Già, perché un altro indizio potrebbe svelare diverse intenzioni da parte del primo cittadino. Oggi pomeriggio, infatti, proprio Bianco concluderà i lavori dell’incontro organizzato da Sicilia futura su turismo e territorio. Un meeting che vedrà intervenire, tra gli altri, anche Nicola D’Agostino, Cardinale e Nico Torrisi, e che si terrà al Palazzo dei Chierici. Un luogo affatto neutro che potrebbe significare la ritrovata unione tra gli esponenti del gruppo che riferimento al deputato acese e all’ex assessore regionale alle infrastrutture e il primo cittadino.
L’ipotesi che Catania futura possa entrare in Giunta, a questo punto, diventa meno peregrina, soprattutto alla luce del gradimento che la compagine raccoglie dentro e fuori Palazzo degli Elefanti. E al fatto che, non aprire la squadra di governo ad altri, potrebbe certificare la definitiva impasse dei lavori d’aula, che va avanti ormai da mesi.
Difficile però prevedere chi potrebbe perdere la poltrona: a un’Angela Mazzola – oggi assessore alle Attività produttive in area Sammartino, che molti danno per rimpastata da tempo – potrebbe essere sostituito un altro esponente della stessa compagine. Consoli, poi, anche se non vicesindaco, potrebbe rimanere assessore – l’ex presidente del Consiglio pare abbia al suo seguito tre consiglieri comunali, due del Megafono, che così scomparirebbe, e un “esterno”, pronti a costituire il gruppo Centro democratico.

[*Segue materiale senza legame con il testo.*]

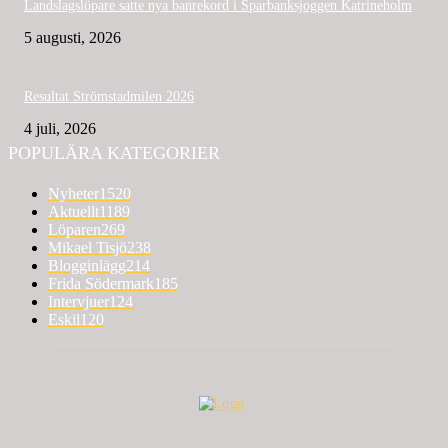
Landslagslöpare satte nya banrekord i Sparbanksjoggen Katrineholm
5 augusti, 2026
Resultat Strömstadmilen 2026
4 juli, 2026
POPULÄRA KATEGORIER
Nyheter
1520
Aktuellt
1189
Löparen
269
Mikael Tisjö
238
Blogginlägg
214
Frida Södermark
185
Intervjuer
124
Eskil
120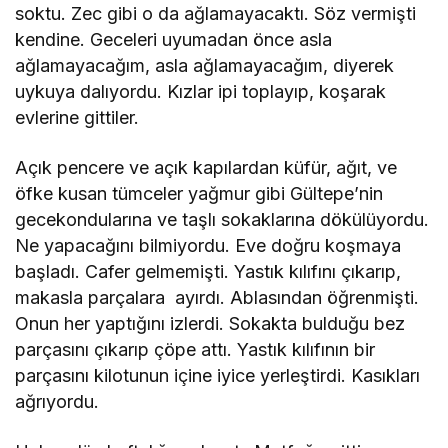
soktu. Zec gibi o da ağlamayacaktı. Söz vermişti
kendine. Geceleri uyumadan önce asla
ağlamayacağım, asla ağlamayacağım, diyerek
uykuya dalıyordu. Kızlar ipi toplayıp, koşarak
evlerine gittiler.
Açık pencere ve açık kapılardan küfür, ağıt, ve
öfke kusan tümceler yağmur gibi Gültepe’nin
gecekondularına ve taşlı sokaklarına dökülüyordu.
Ne yapacağını bilmiyordu. Eve doğru koşmaya
başladı. Cafer gelmemişti. Yastık kılıfını çıkarıp,
makasla parçalara ayırdı. Ablasından öğrenmişti.
Onun her yaptığını izlerdi. Sokakta bulduğu bez
parçasını çıkarıp çöpe attı. Yastık kılıfının bir
parçasını kilotunun içine iyice yerleştirdi. Kasıkları
ağrıyordu.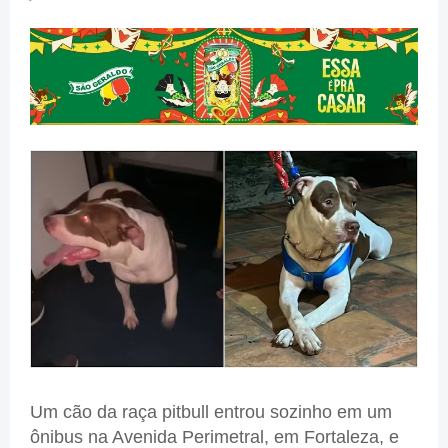
Um cão da raça pitbull entrou sozinho em um
ônibus na Avenida Perimetral, em Fortaleza, e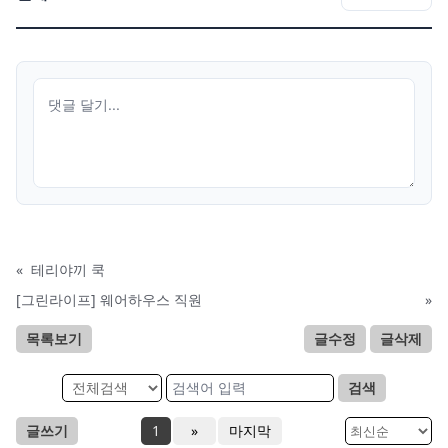
«
테리야끼 쿡
[그린라이프] 웨어하우스 직원
»
목록보기
글수정
글삭제
검색
글쓰기
1
»
마지막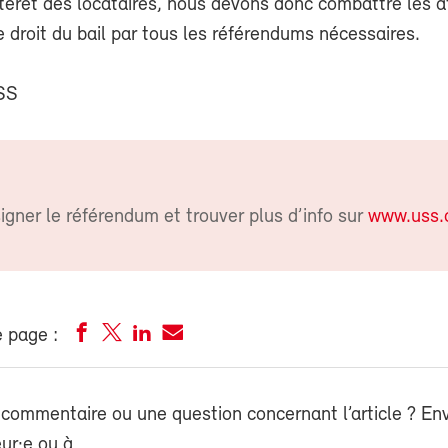
ntérêt des locataires, nous devons donc combattre les 
e droit du bail par tous les référendums nécessaires.
SS
gner le référendum et trouver plus d’info sur
www.uss.
 page :
commentaire ou une question concernant l’article ? En
eur·e ou à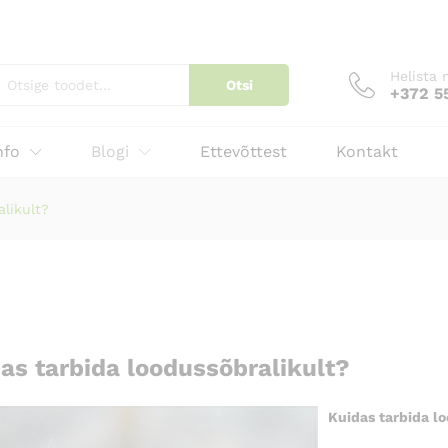
Helista 
Otsi
+372 5
nfo
Blogi
Ettevõttest
Kontakt
likult?
as tarbida loodussõbralikult?
Kuidas tarbida l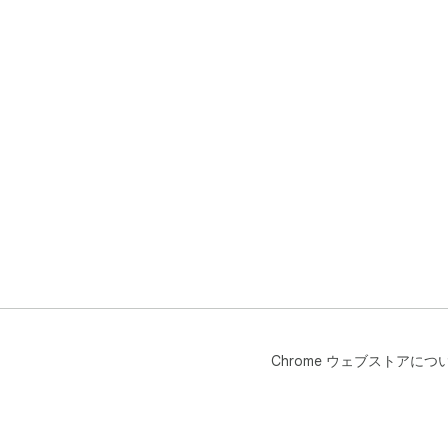
Chrome ウェブストアにつ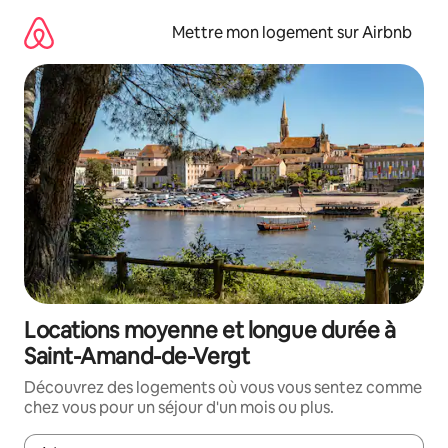
Aller
directement
Mettre mon logement sur Airbnb
au
contenu
Locations moyenne et longue durée à
Saint-Amand-de-Vergt
Découvrez des logements où vous vous sentez comme
chez vous pour un séjour d'un mois ou plus.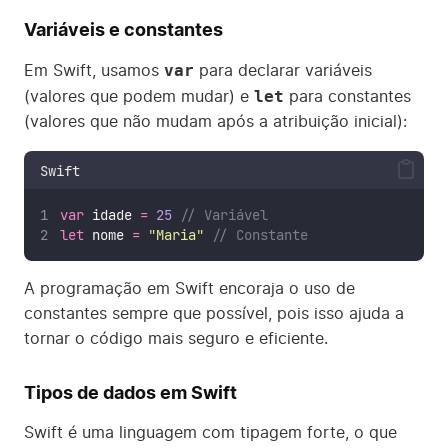
Variáveis e constantes
var
Em Swift, usamos
para declarar variáveis
let
(valores que podem mudar) e
para constantes
(valores que não mudam após a atribuição inicial):
Swift
var
 idade 
=
25
// Variável
let
 nome 
=
"
Maria
"
// Constante
A programação em Swift encoraja o uso de
constantes sempre que possível, pois isso ajuda a
tornar o código mais seguro e eficiente.
Tipos de dados em Swift
Swift é uma linguagem com tipagem forte, o que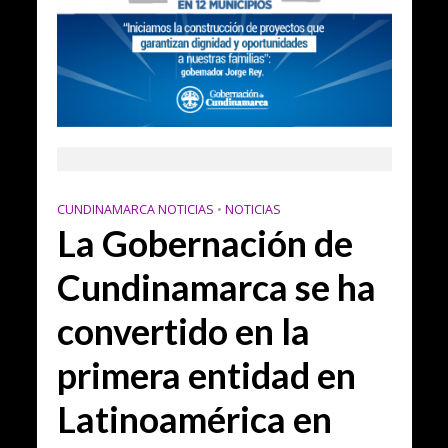
CUNDINAMARCA NOTICIAS
•
NOTICIAS
La Gobernación de
Cundinamarca se ha
convertido en la
primera entidad en
Latinoamérica en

Luigi Bosco, a questo punto, potrebbe essere l’agnello da sacrificare, anche se per il primo cittadino significherebbe rompere con il presidente della Regione. A meno che, ma anche questa ipotesi sembra lontana, non si crei un nuovo gruppo del Megafono.Cosa alla quale pare si stia lavorando. Si vedrà. Intanto, però, Bosco rimarrebbe senza gruppo di riferimento – come Valentina Scialfa, Orazio Licandro e Salvo Di Salvo, che non sono espressione di alcuna compagine del Consiglio comunale. Con Bosco, escluso il tecnico Girlando, sarebbero più della metà i delegati privi di un gruppo di riferimento. Troppo anche per un sindaco “trasversale” come Enzo Bianco.